▸ EXERCISE PROMPT: Would you transcribe each entry precisely as it stands, setting aside any images?

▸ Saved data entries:
══════════════════════════════

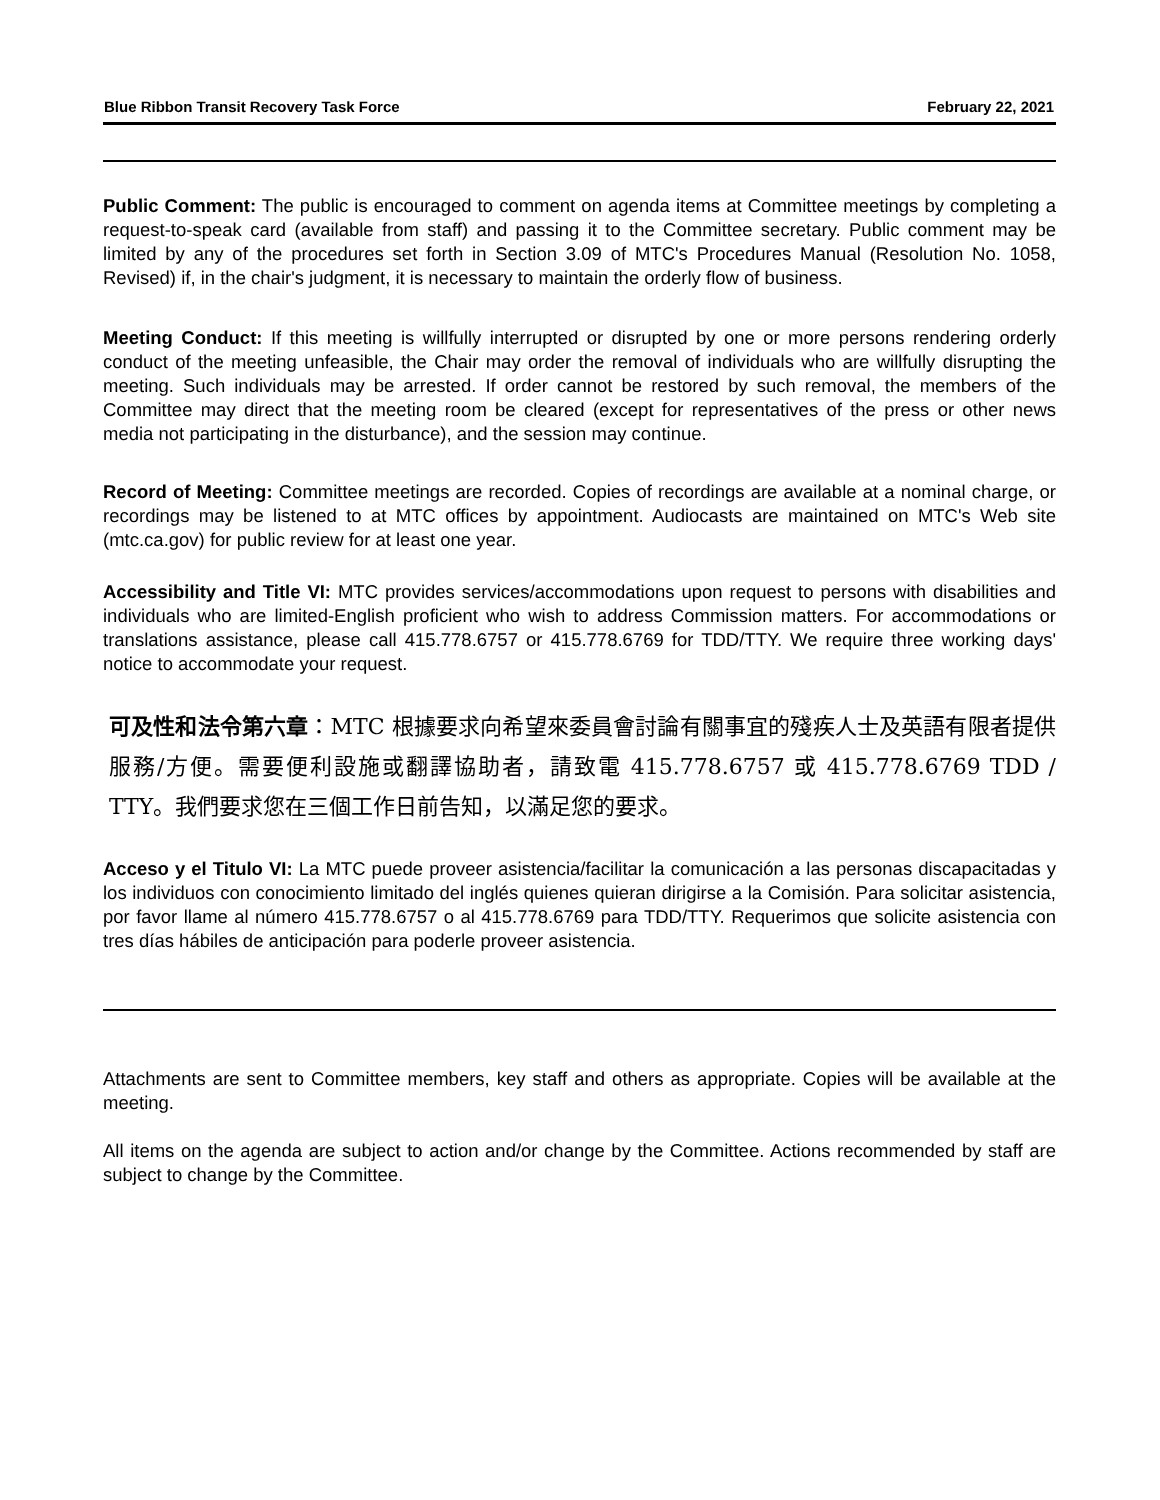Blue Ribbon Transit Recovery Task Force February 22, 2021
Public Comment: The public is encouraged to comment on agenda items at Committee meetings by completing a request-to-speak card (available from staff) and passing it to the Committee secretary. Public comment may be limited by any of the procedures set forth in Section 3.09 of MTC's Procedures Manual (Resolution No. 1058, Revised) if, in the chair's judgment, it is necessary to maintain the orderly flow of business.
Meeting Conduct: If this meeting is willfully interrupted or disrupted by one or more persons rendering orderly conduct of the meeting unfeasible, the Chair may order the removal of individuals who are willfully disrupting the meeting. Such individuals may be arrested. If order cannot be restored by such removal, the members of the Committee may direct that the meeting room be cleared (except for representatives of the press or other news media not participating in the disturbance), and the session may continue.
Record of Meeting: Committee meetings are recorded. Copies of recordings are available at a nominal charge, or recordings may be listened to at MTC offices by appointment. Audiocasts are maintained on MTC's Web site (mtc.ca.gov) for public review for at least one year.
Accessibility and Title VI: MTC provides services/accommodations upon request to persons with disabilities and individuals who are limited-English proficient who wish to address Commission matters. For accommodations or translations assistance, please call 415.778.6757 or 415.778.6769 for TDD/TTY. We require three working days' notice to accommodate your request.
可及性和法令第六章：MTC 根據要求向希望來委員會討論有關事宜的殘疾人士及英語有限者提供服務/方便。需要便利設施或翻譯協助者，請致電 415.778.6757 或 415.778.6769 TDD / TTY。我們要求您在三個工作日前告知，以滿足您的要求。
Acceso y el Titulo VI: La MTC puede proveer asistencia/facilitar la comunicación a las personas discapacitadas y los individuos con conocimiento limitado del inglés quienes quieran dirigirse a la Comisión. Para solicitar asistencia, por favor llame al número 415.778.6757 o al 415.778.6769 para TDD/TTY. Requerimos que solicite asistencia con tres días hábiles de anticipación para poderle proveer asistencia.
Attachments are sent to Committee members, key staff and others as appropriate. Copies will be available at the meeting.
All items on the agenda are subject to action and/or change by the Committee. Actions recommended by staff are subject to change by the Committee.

══════════════════════════════

▸ YOUR SOLUTION:
Blue Ribbon Transit Recovery Task Force February 22, 2021
Public Comment: The public is encouraged to comment on agenda items at Committee meetings by completing a request-to-speak card (available from staff) and passing it to the Committee secretary. Public comment may be limited by any of the procedures set forth in Section 3.09 of MTC's Procedures Manual (Resolution No. 1058, Revised) if, in the chair's judgment, it is necessary to maintain the orderly flow of business.
Meeting Conduct: If this meeting is willfully interrupted or disrupted by one or more persons rendering orderly conduct of the meeting unfeasible, the Chair may order the removal of individuals who are willfully disrupting the meeting. Such individuals may be arrested. If order cannot be restored by such removal, the members of the Committee may direct that the meeting room be cleared (except for representatives of the press or other news media not participating in the disturbance), and the session may continue.
Record of Meeting: Committee meetings are recorded. Copies of recordings are available at a nominal charge, or recordings may be listened to at MTC offices by appointment. Audiocasts are maintained on MTC's Web site (mtc.ca.gov) for public review for at least one year.
Accessibility and Title VI: MTC provides services/accommodations upon request to persons with disabilities and individuals who are limited-English proficient who wish to address Commission matters. For accommodations or translations assistance, please call 415.778.6757 or 415.778.6769 for TDD/TTY. We require three working days' notice to accommodate your request.
可及性和法令第六章：MTC 根據要求向希望來委員會討論有關事宜的殘疾人士及英語有限者提供服務/方便。需要便利設施或翻譯協助者，請致電 415.778.6757 或 415.778.6769 TDD / TTY。我們要求您在三個工作日前告知，以滿足您的要求。
Acceso y el Titulo VI: La MTC puede proveer asistencia/facilitar la comunicación a las personas discapacitadas y los individuos con conocimiento limitado del inglés quienes quieran dirigirse a la Comisión. Para solicitar asistencia, por favor llame al número 415.778.6757 o al 415.778.6769 para TDD/TTY. Requerimos que solicite asistencia con tres días hábiles de anticipación para poderle proveer asistencia.
Attachments are sent to Committee members, key staff and others as appropriate. Copies will be available at the meeting.
All items on the agenda are subject to action and/or change by the Committee. Actions recommended by staff are subject to change by the Committee.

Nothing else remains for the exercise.